Though there is no hard evidence of such a network yet, but there are enough pointers that Bangalore is a springboard for organised terrorism against targets in and outside the country, said an official. Considering the gravity of the situation, no official is prepared to comment.

The police in India and the UK, meanwhile, have begun informal communications through the Intelligence Bureau. Details of interrogation of the suspects — Sabeel Ahmed and his brother, Kafeel Ahmed in England, and Mohammed Haneef in Australia — and the questioning of their families and friends in Bangalore, are being compared. The exchange of notes is, however, being officially denied.

Though the families have rubbished any link of their kin with militant outfits, the police have information to suggest that Haneef had links with the Students Islamic Movement of India (SIMI), while he was a student in Bangalore. Those, who recruited him into SIMI, went underground after the organisation was banned in 2001.

Police and intelligence personnel are investigating Sabeel and Kafeel’s possible links to militant outfits like the Lashkar-e-Toiba and Jaish-e-Mohammed. Reportedly, both the organisations along with the ISI and the Al Qaeda have established footprints in south India.

Investigators are mostly concentrating on Sabeel’s acquaintances, a doctor who graduated from the same college in Bangalore   as Haneef, and Kafeel, an engineer. Police believe that Kafeel organised a meeting last year to sympathise with the Muslims of Chechnya.
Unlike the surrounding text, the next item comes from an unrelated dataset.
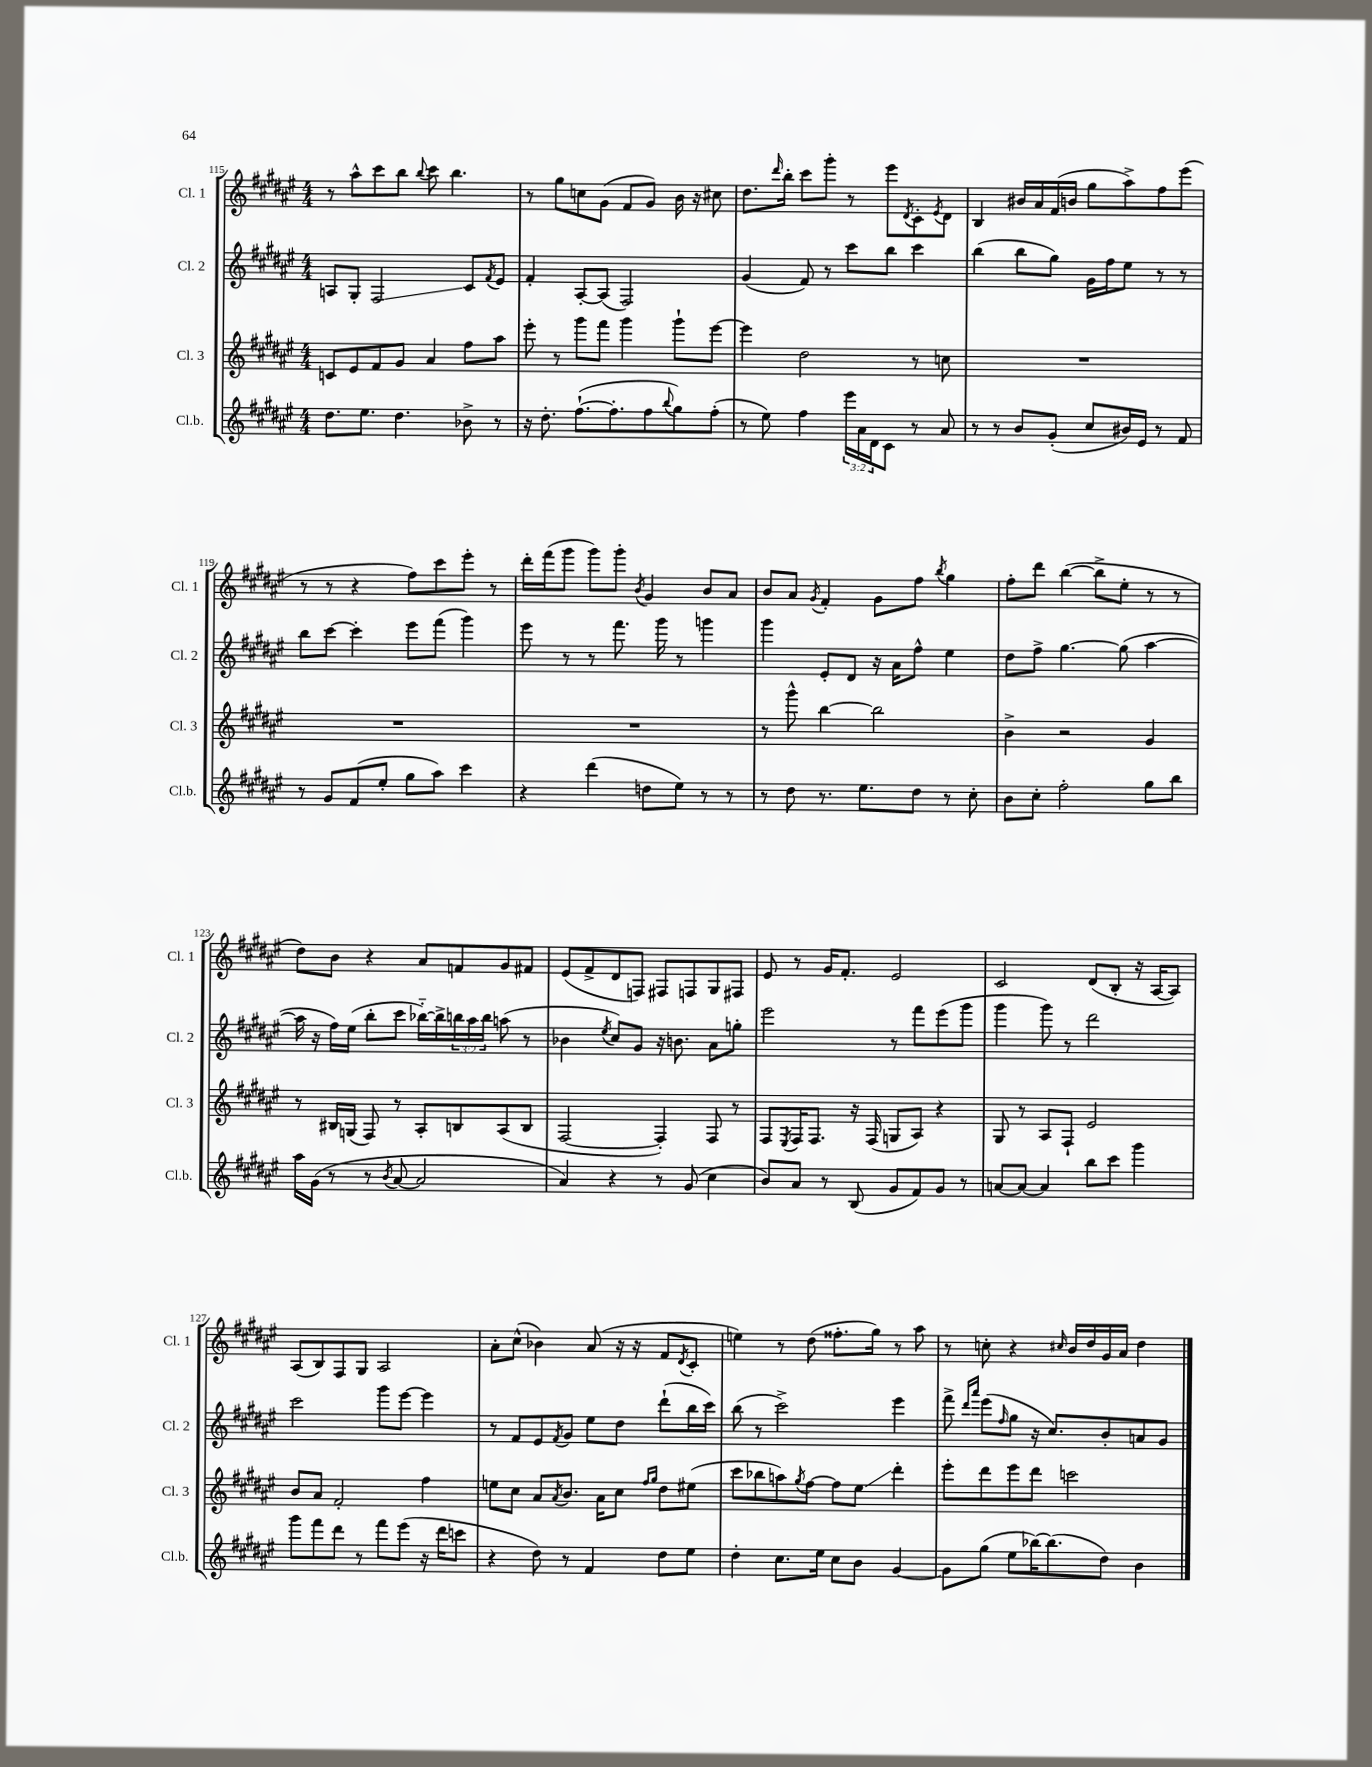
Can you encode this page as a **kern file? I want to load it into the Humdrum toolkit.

Their possible link with Ejaj Ahmed, a Pakistani with known terrorist connections, who came to India some years ago and disappeared, is also being investigated.

It is clear that the indoctrination of trio into fundamentalism began during their student days. But who and at point of time they were recruited into active militancy is not clear.

According to some, both Sabeel and Kafeel became radical Muslims after they associated themselves with a certain Muslim sect while they were in India.

Afsar Ali, the president of a local mosque, said the boys once created an unproar by saying they should follow Islam the way it was followed in Saudi Arabia.